GOAL OF THE EXERCISE: Your reply is to be the lines below, exactly as written, with images omitted.

PROVIDED MATERIAL:
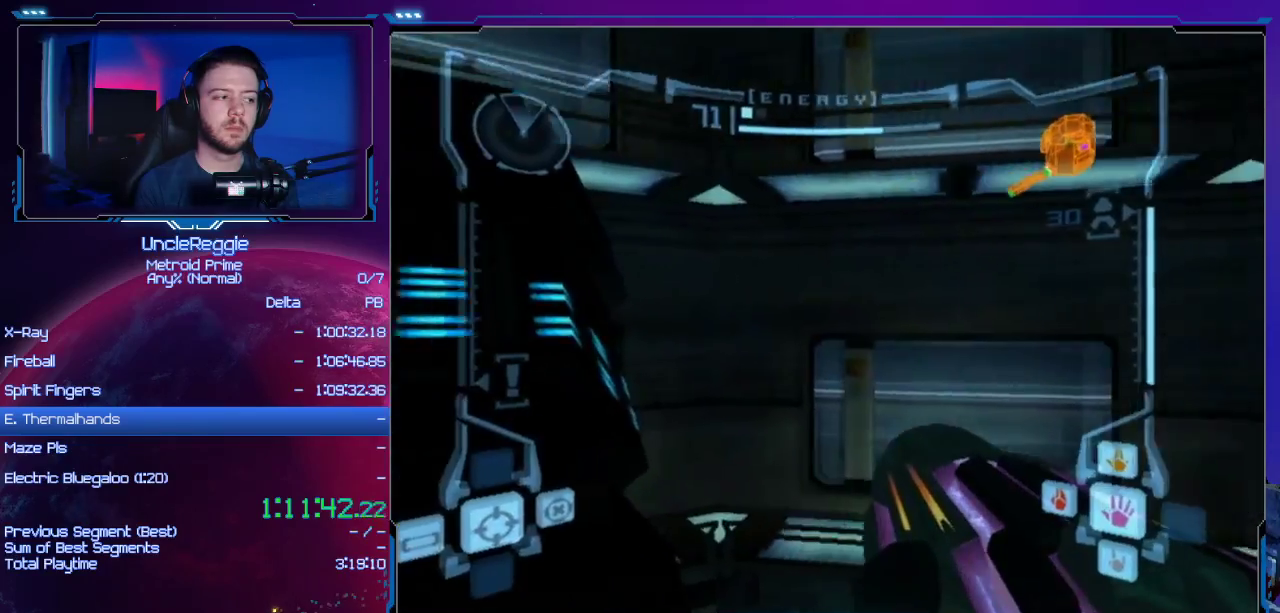
{"buttons": [], "left_stick": "right", "right_stick": "center", "events": []}
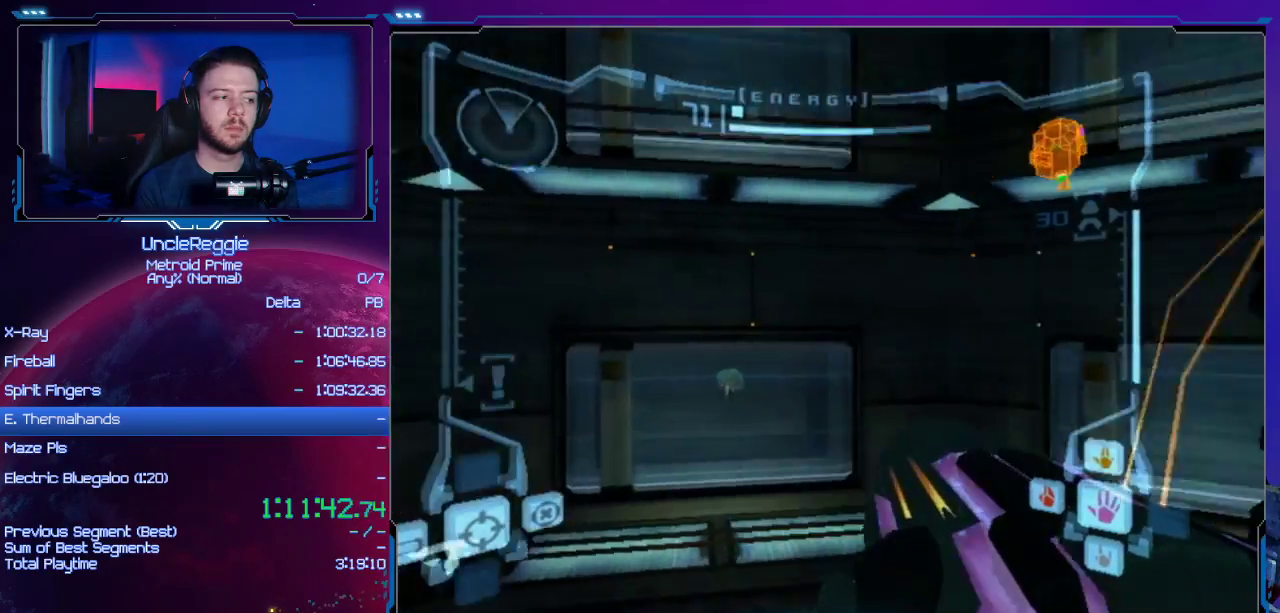
{"buttons": ["B", "L1"], "left_stick": "up-left", "right_stick": "center", "events": [[350, "L1", "down"], [350, "left_stick", "center"], [417, "left_stick", "up-left"], [450, "B", "down"]]}
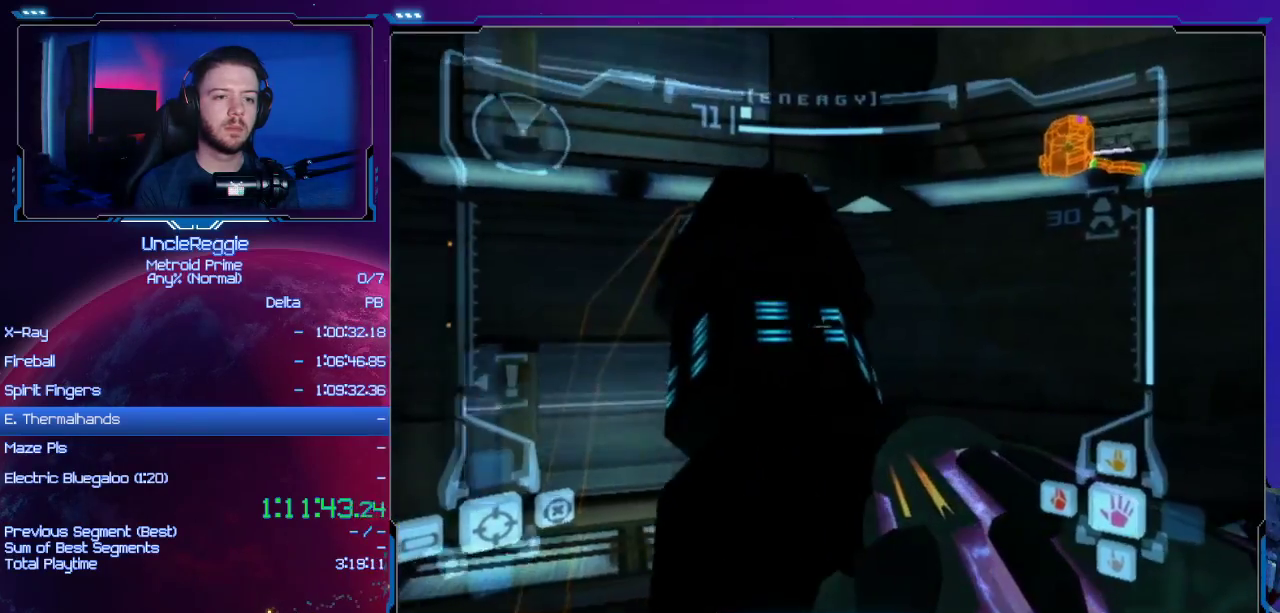
{"buttons": ["L1"], "left_stick": "center", "right_stick": "center", "events": [[34, "left_stick", "up"], [100, "B", "up"], [501, "left_stick", "center"]]}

EXPECTED ANSWER:
{"buttons": [], "left_stick": "right", "right_stick": "center", "events": []}
{"buttons": ["B", "L1"], "left_stick": "up-left", "right_stick": "center", "events": [[350, "L1", "down"], [350, "left_stick", "center"], [417, "left_stick", "up-left"], [450, "B", "down"]]}
{"buttons": ["L1"], "left_stick": "center", "right_stick": "center", "events": [[34, "left_stick", "up"], [100, "B", "up"], [501, "left_stick", "center"]]}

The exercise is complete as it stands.